Eine Erinnerung kann genau im richtigen Moment erscheinen und trotzdem schnell weggetippt sein. Vielleicht liegt das Übungsblatt in einem anderen Zimmer, das Video ist tief in der Mediathek versteckt oder du weißt nicht mehr, welche Übung zuerst kommt.
Daran zu denken ist nur der erste Schritt. Wenn Anweisungen, Video und erste Übung leicht zu finden sind, musst du vor dem Beginn weniger zusammensuchen.
Gib der Erinnerung nur eine Aufgabe
Eine Erinnerung sagt dir, dass es Zeit ist. Bewahre die Anweisungen so auf, dass du sie erreichst, ohne den ganzen Plan neu zusammenzusuchen.
Wähle einen realistischen Moment und einen Hinweis, den du wiedererkennst. Der Cumbria, Northumberland, Tyne and Wear NHS Foundation Trust nennt Smartphone-Erinnerungen und die Verbindung der Übungen mit einer regelmäßigen Alltagstätigkeit als mögliche Ansätze. Auch Newcastle Hospitals führt Kalendereinträge und Erinnerungen als praktische Startstrategien auf. [Cumbria, Northumberland, Tyne and Wear NHS Foundation Trust · Newcastle Hospitals]
Das sind Möglichkeiten, keine Garantien. Wähle einen festen Anker und prüfe, ob er in deinen Alltag passt.
Verkürze den Weg zur ersten Übung
Beobachte, was nach der Erinnerung passiert, aber bevor die erste Übung beginnt. Vielleicht suchst du ein Blatt, wählst das richtige Video, schaffst Platz, holst Material und prüfst die Wiederholungen.
Bereite vor, was an seinem Platz bleiben kann:
- bewahre die aktuellen Anweisungen an einem Ort auf;
- ordne die Übungen in der vorgesehenen Reihenfolge;
- lege häufig benötigtes Material dorthin, wo du es voraussichtlich brauchst;
- mach die erste Anweisung sofort sichtbar;
- wähle den Zeitplan mit Blick auf deinen tatsächlichen Alltag.
„Klein anfangen“ bedeutet nicht, bei einem erhaltenen Plan die Wiederholungen, Sätze oder Dauer zu verändern. Verringere den Aufwand rund um die Übungsanweisung, nicht die Anweisung selbst.
Mach den nächsten Schritt sichtbar
Eine Erinnerung ist nur das Startsignal.
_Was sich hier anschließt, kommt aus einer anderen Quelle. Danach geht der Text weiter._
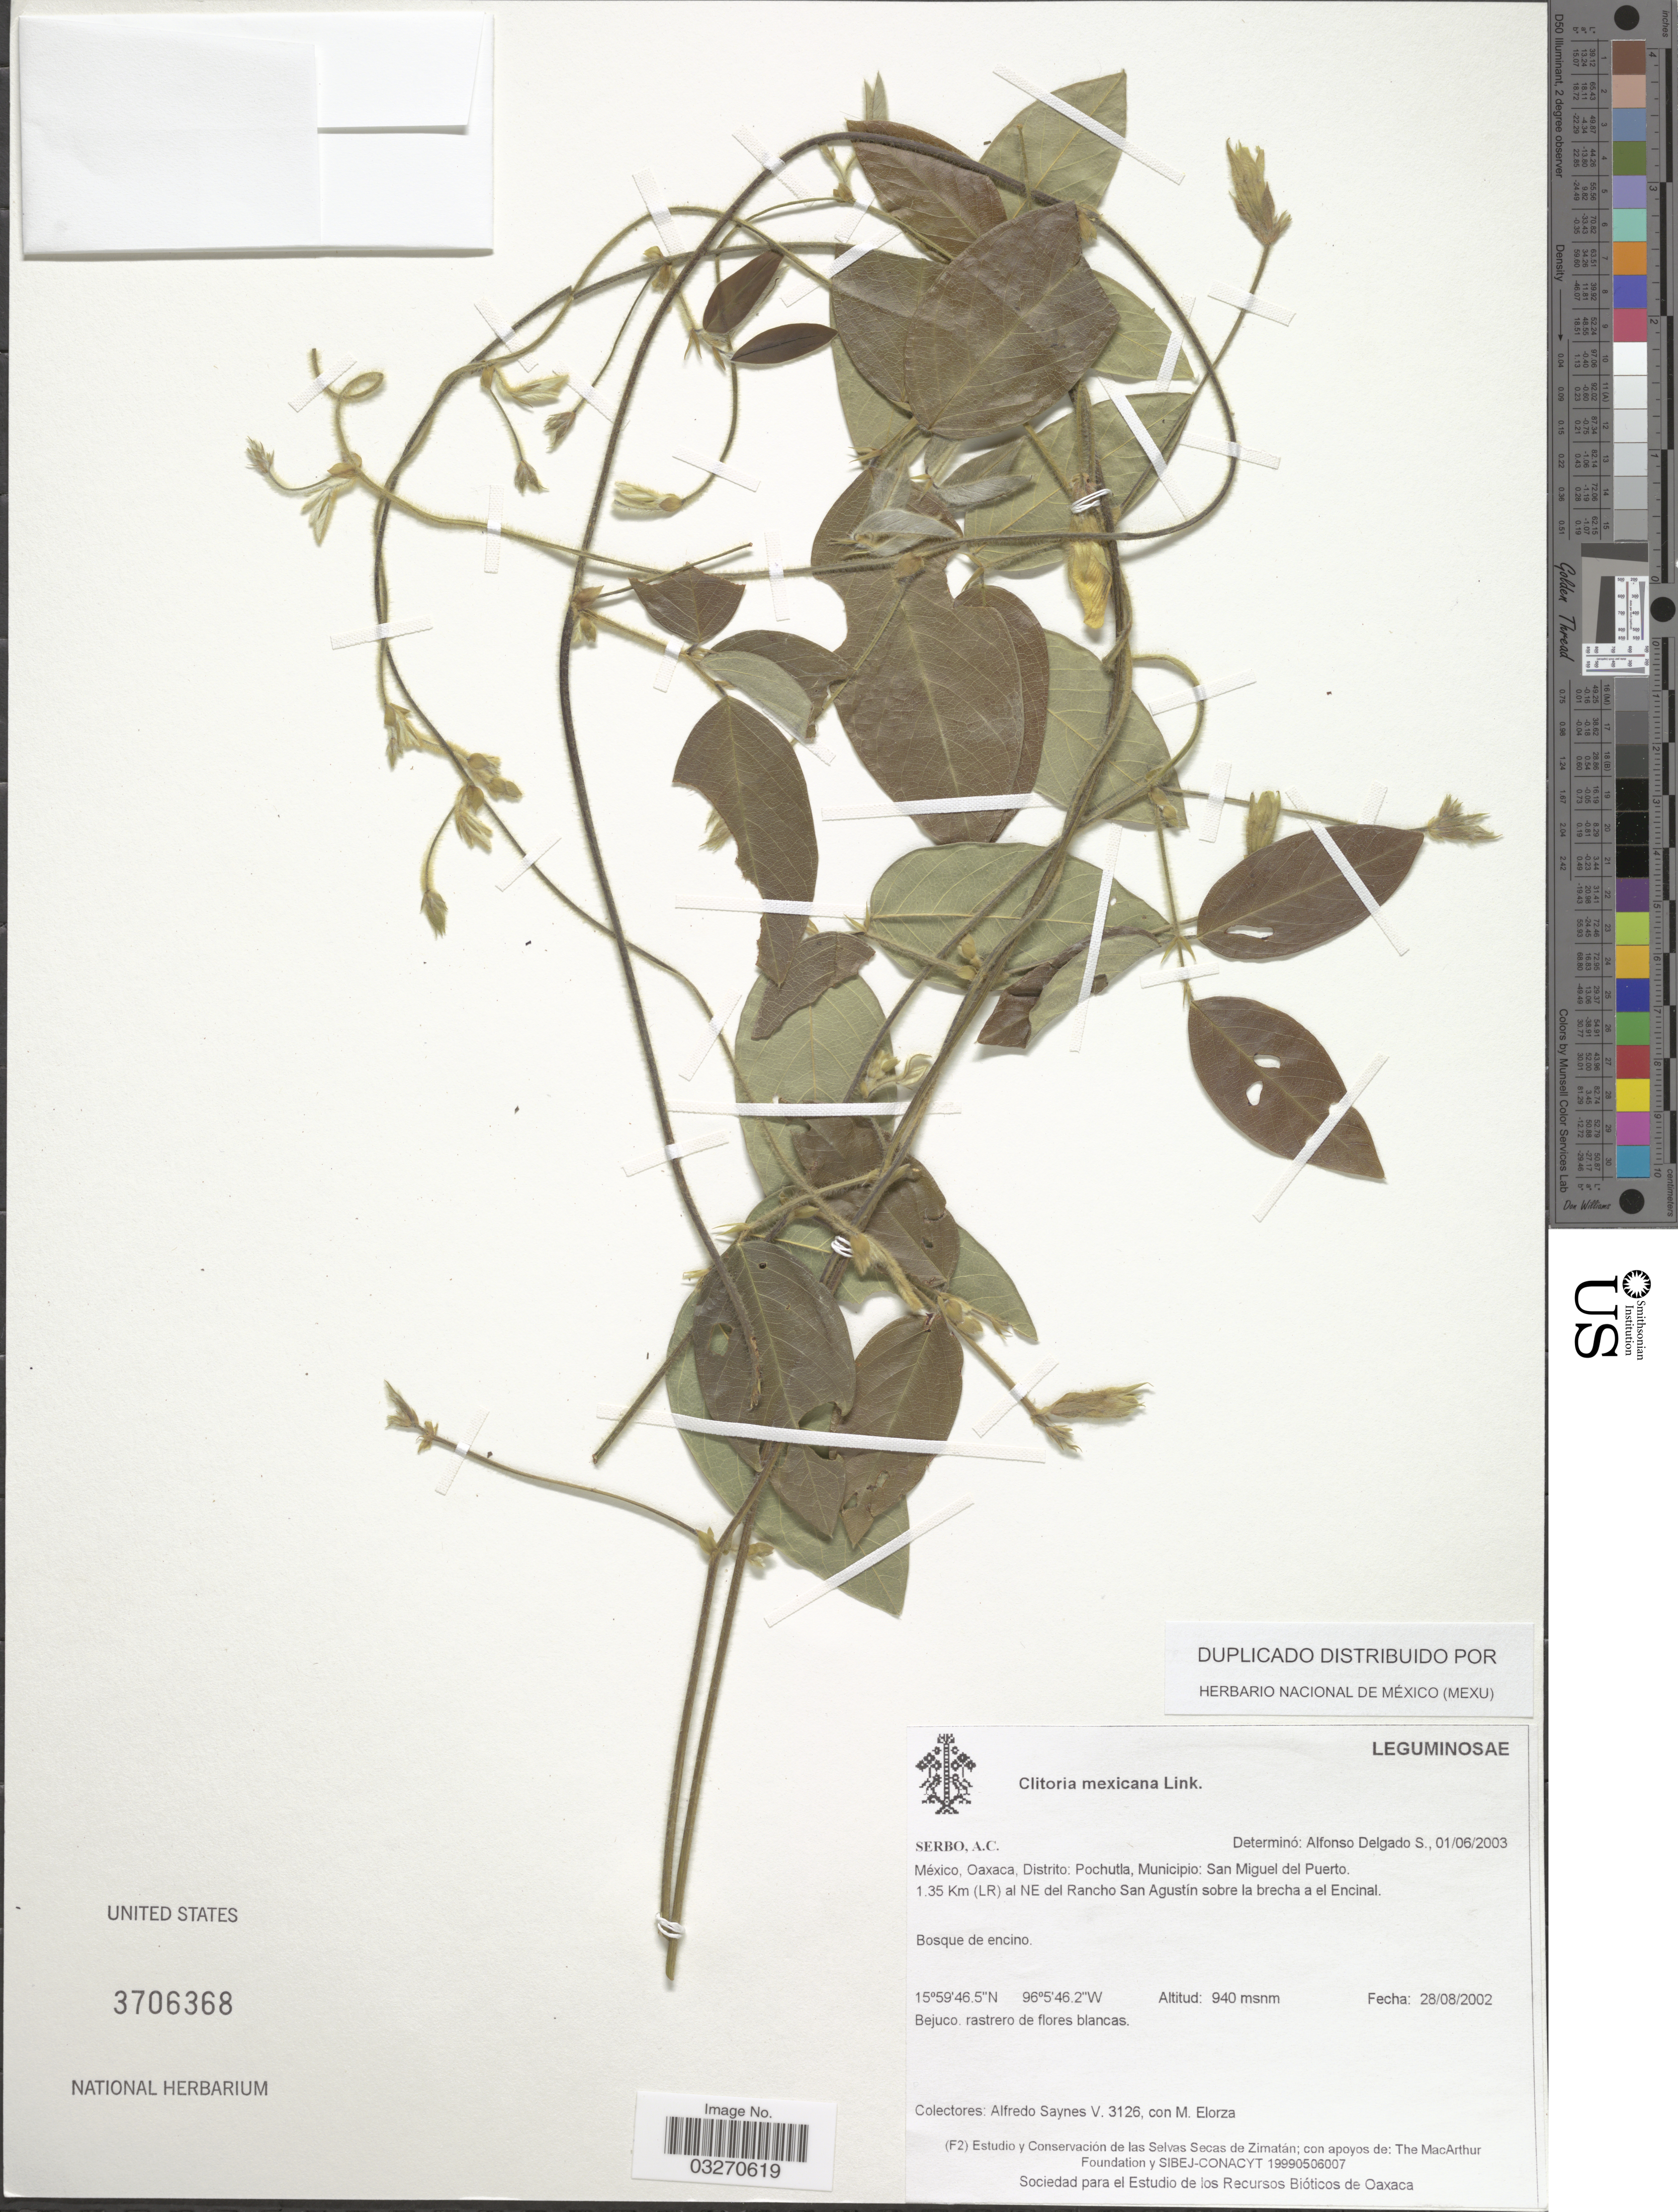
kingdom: Plantae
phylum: Tracheophyta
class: Magnoliopsida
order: Fabales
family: Fabaceae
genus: Clitoria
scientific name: Clitoria mexicana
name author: Link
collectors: A. Saynes & M. Elorza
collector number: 3126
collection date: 2002-08-28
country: Mexico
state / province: Oaxaca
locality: Distrito: Pochutla, Municipio: San Miguel del Puerto. 1.35 Km (LR) al NE del Rancho San Agustín sobre la brecha a el Encinal.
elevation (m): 940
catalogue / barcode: US 3706368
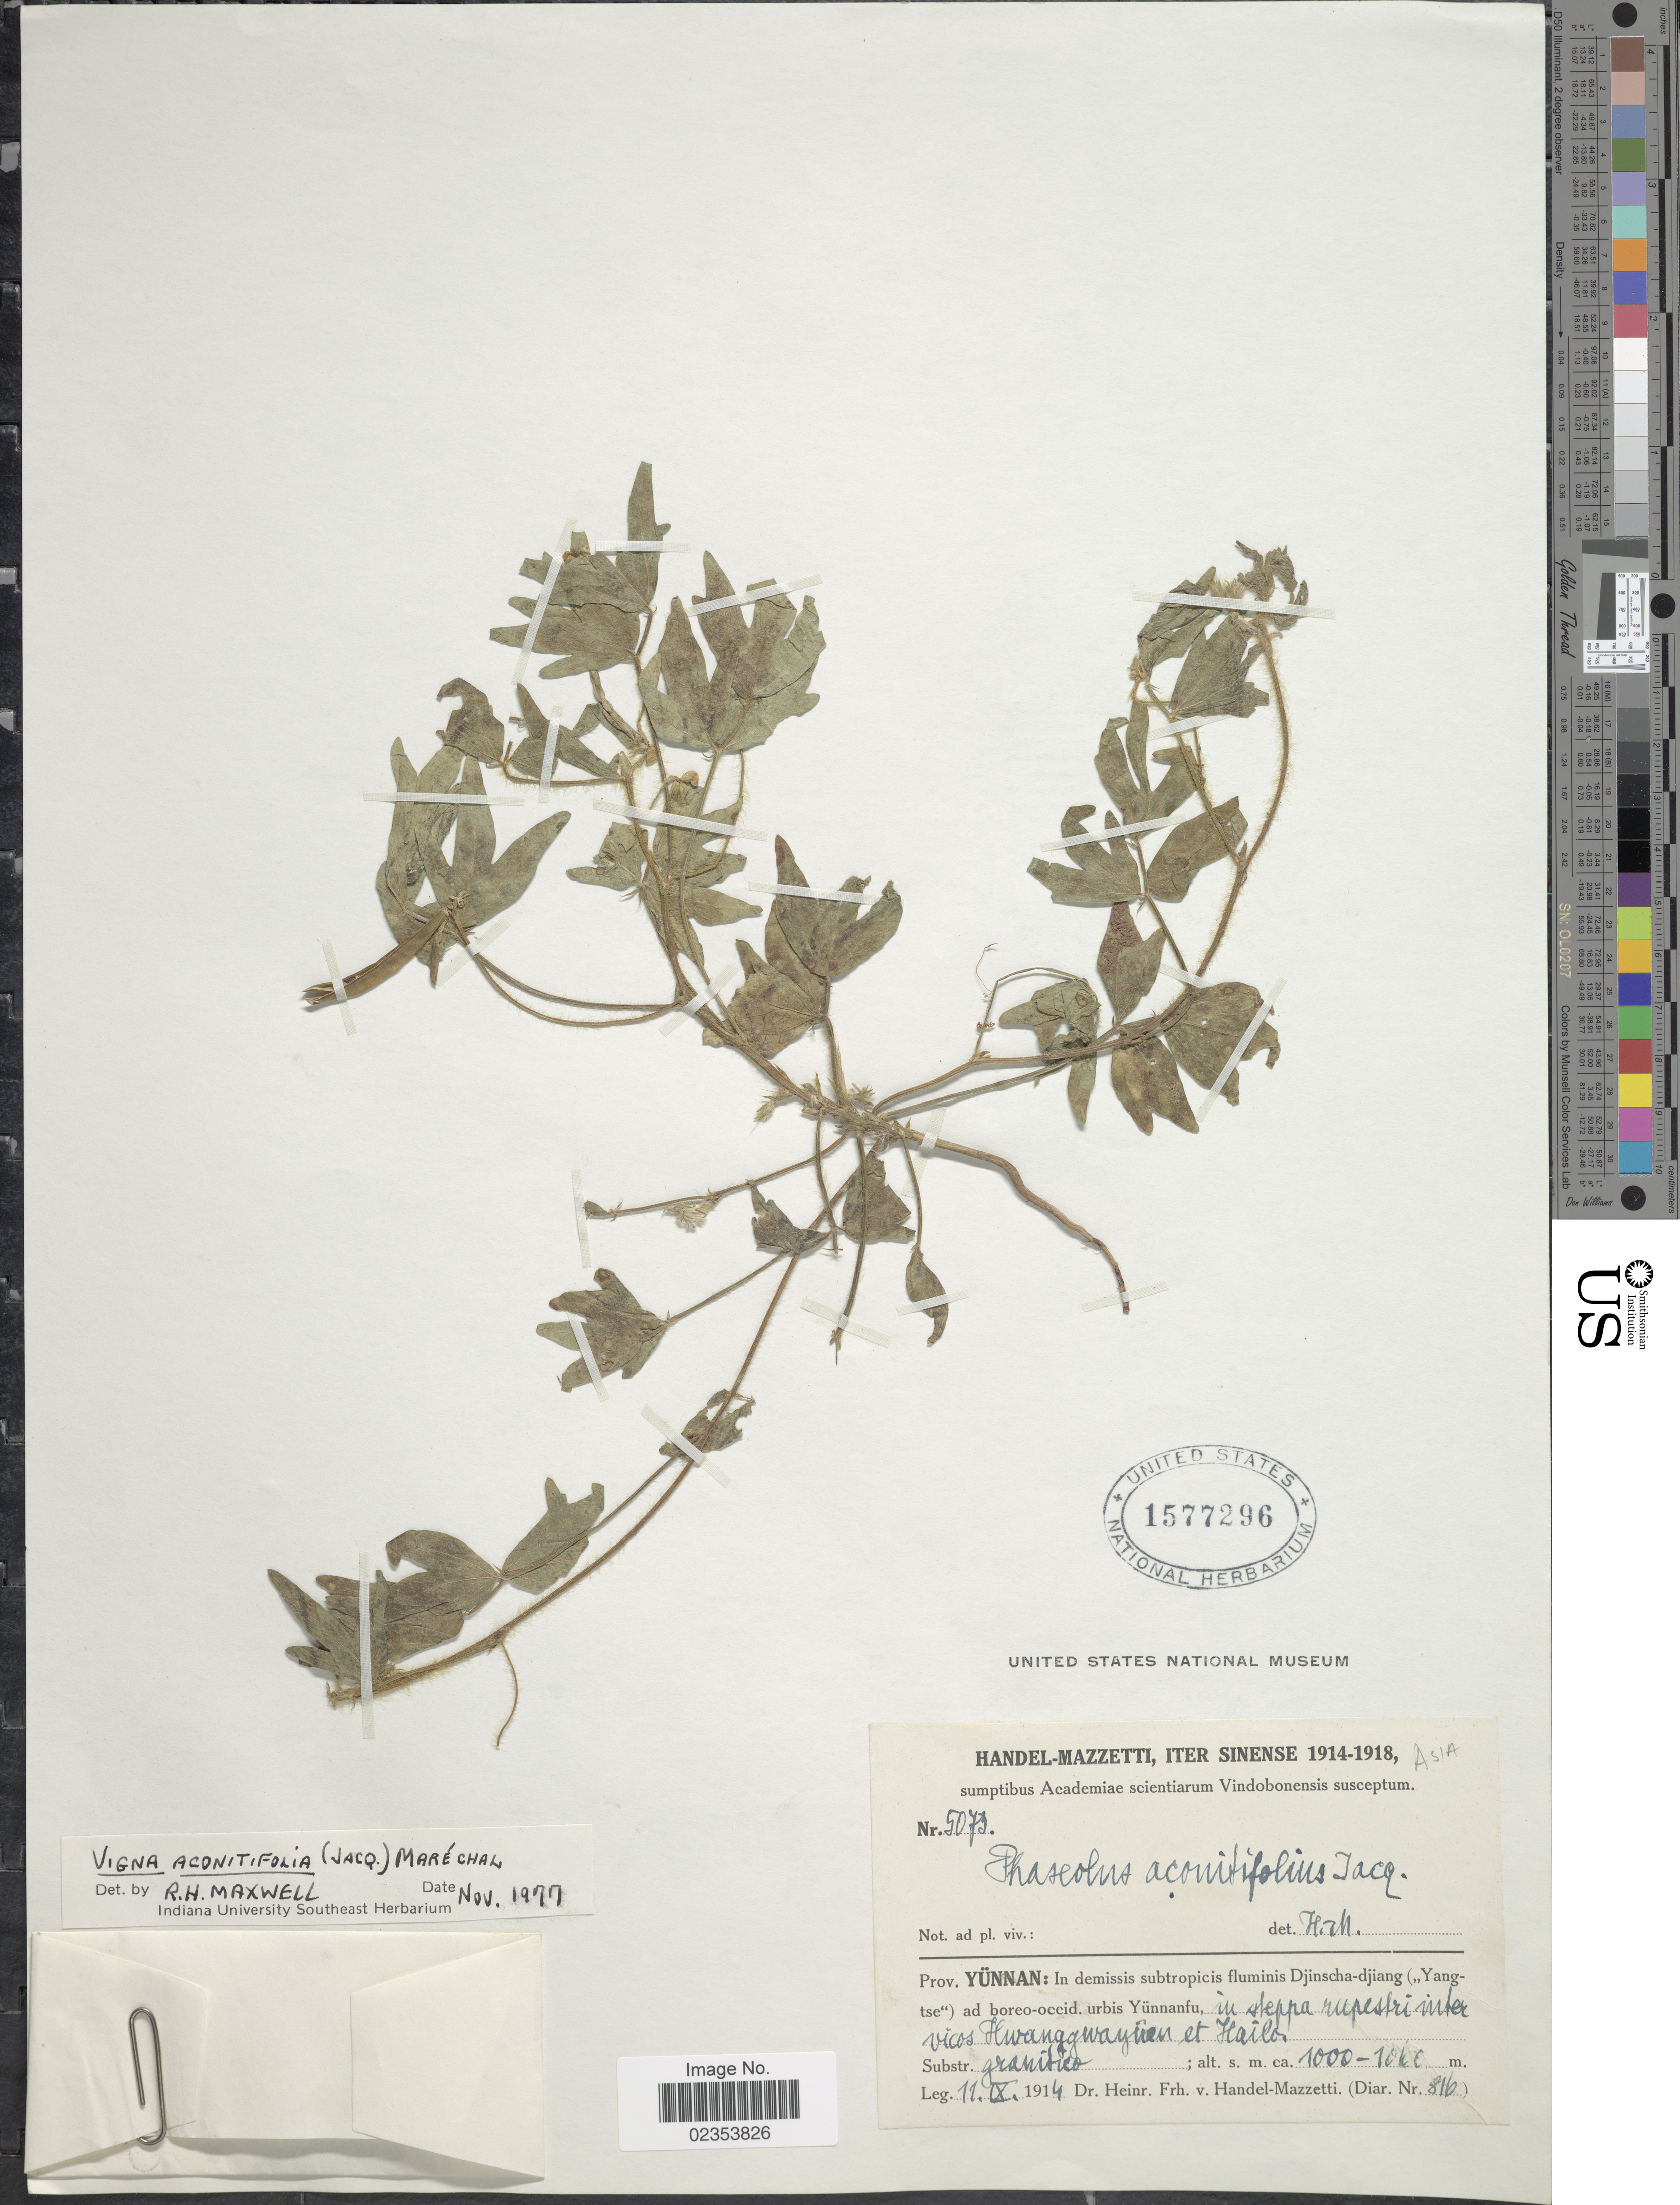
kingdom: Plantae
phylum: Tracheophyta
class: Magnoliopsida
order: Fabales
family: Fabaceae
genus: Vigna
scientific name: Vigna aconitifolia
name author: (Jacq.) Maréchal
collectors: H. Handel-Mazzetti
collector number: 5073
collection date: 1914-09-11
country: China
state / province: Yunnan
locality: Sinense. Fluminis Djinscha-djiang (Yang-tse) ad boreo-occid. urbis Yunnanfu in steppa rupestri inter vicos Hwangwaynen et Hailos [interpreted]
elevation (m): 1000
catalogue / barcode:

Danach solltest du auf einen Blick sehen, welche Einheit noch ansteht, welche Übung zuerst kommt und wie viel du bereits erledigt hast.
Passt die geplante Uhrzeit immer wieder nicht in deinen Alltag, ändere den Zeitplan, statt dir selbst die Schuld zu geben. Was am Sonntag sinnvoll wirkte, kann am Mittwoch unpraktisch sein. Den Zeitpunkt anzupassen ist etwas anderes, als die Übungsanweisung zu ändern.
RoutinePass kann dich zum gewählten Zeitpunkt erinnern. Auf dem Tab „Los“ siehst du die heutigen Einheiten und wie viele davon abgeschlossen sind. Während einer Einheit bleiben die aktuelle Übung und dein Fortschritt sichtbar. So bleibt dein Einsatz sichtbar, auch wenn noch etwas offen ist.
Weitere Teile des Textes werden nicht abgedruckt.